Elle sollicite également que l’ordonnance à intervenir soit déclarée commune et opposable à la CPAM des Pyrénées Orientales et à AREAS.
Madame [V] [E] épouse [H] expose que les expertises réalisées par le Dr [X] permettent d’établir la responsabilité du Dr [T] et de la clinique MEDIPOLE SAINT-ROCH du fait de l’infection nosocomiale ; qu’au regard de l’évaluation des préjudices réalisées par le rapport du 7 Octobre 2024, sa demande de provision de 70.000 euros ne reçoit aucune contestation sérieuse.
En défense, la société RELYENS MUTUAL INSURANCE en qualité d’assureur de la CLINIQUE MEDIPOLE SAINT-ROCH s’oppose en raison de l’existence de contestations sérieuses, à la provision sollicitée ainsi qu’à la demande fondée sur l’application de l’article 700 du code de procédure civile. A titre subsidiaire, elle sollicite la réduction de l’indemnité provisionnelle à de plus justes proportions. En tout état de cause, elle demande de débouter la CPAM de Haute Garonne de l’intégralité de ses demandes.

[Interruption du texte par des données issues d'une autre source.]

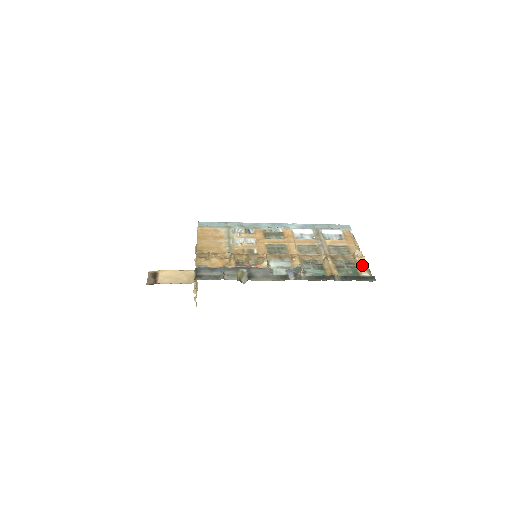
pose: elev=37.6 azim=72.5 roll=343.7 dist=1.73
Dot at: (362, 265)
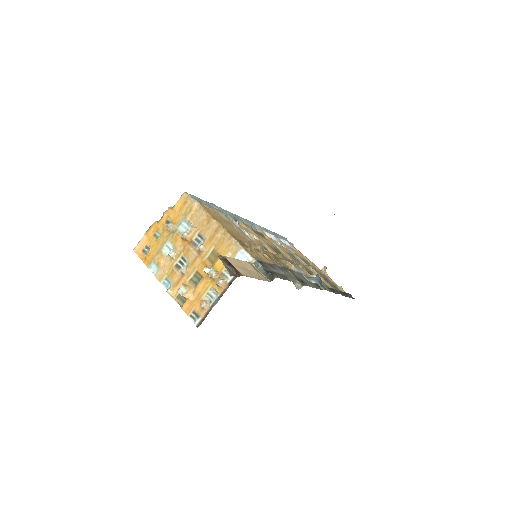
Dot at: occluded
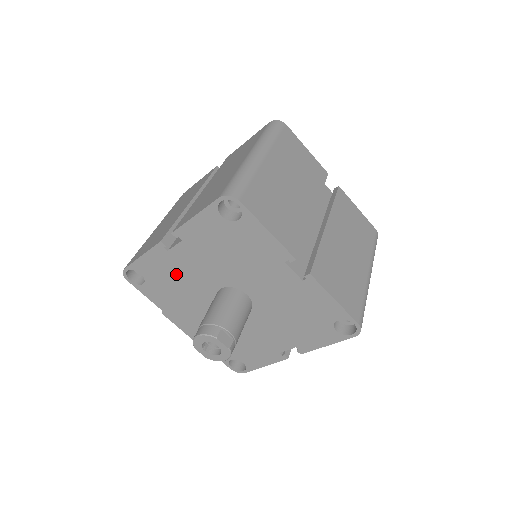
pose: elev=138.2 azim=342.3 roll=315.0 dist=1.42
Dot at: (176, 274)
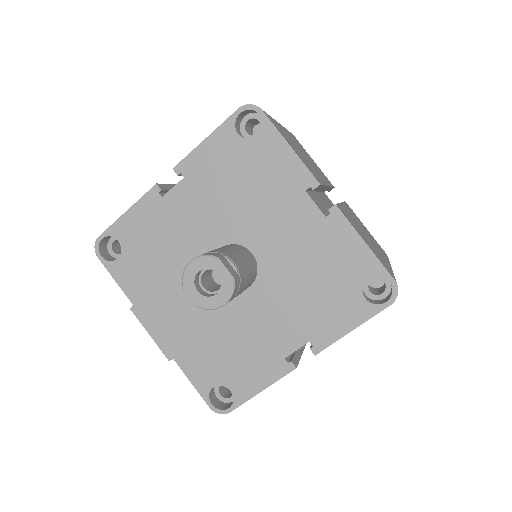
Dot at: (165, 234)
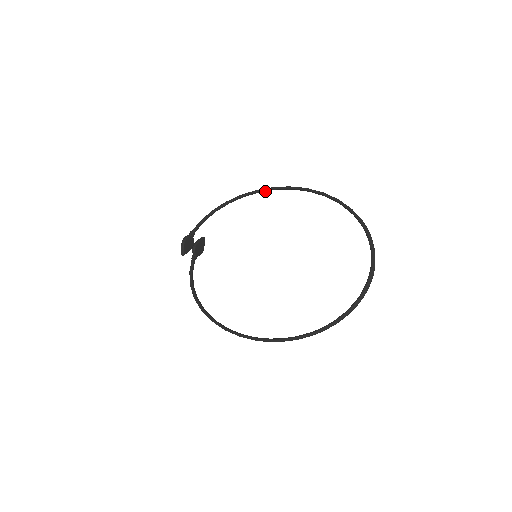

La société RELYENS MUTUAL INSURANCE en qualité d’assureur du Dr [T] demande au juge des référés de ramener la demande provisionnelle de Madame [H] à de plus justes proportions sans qu’elle ne puisse excéder la somme de 40.000 euros. En outre, elle s’oppose à la demande réalisée au titre de l’article 700 du Code de procédure civile et sollicite à titre subsidiaire à ce qu’elle soit réduite. Il en va de même concernant la provision sollicitée par la CPAM de la HAUTE GARONNE, la défenderesse estimant que cette provision ne puisse dépasser 30.000 euros.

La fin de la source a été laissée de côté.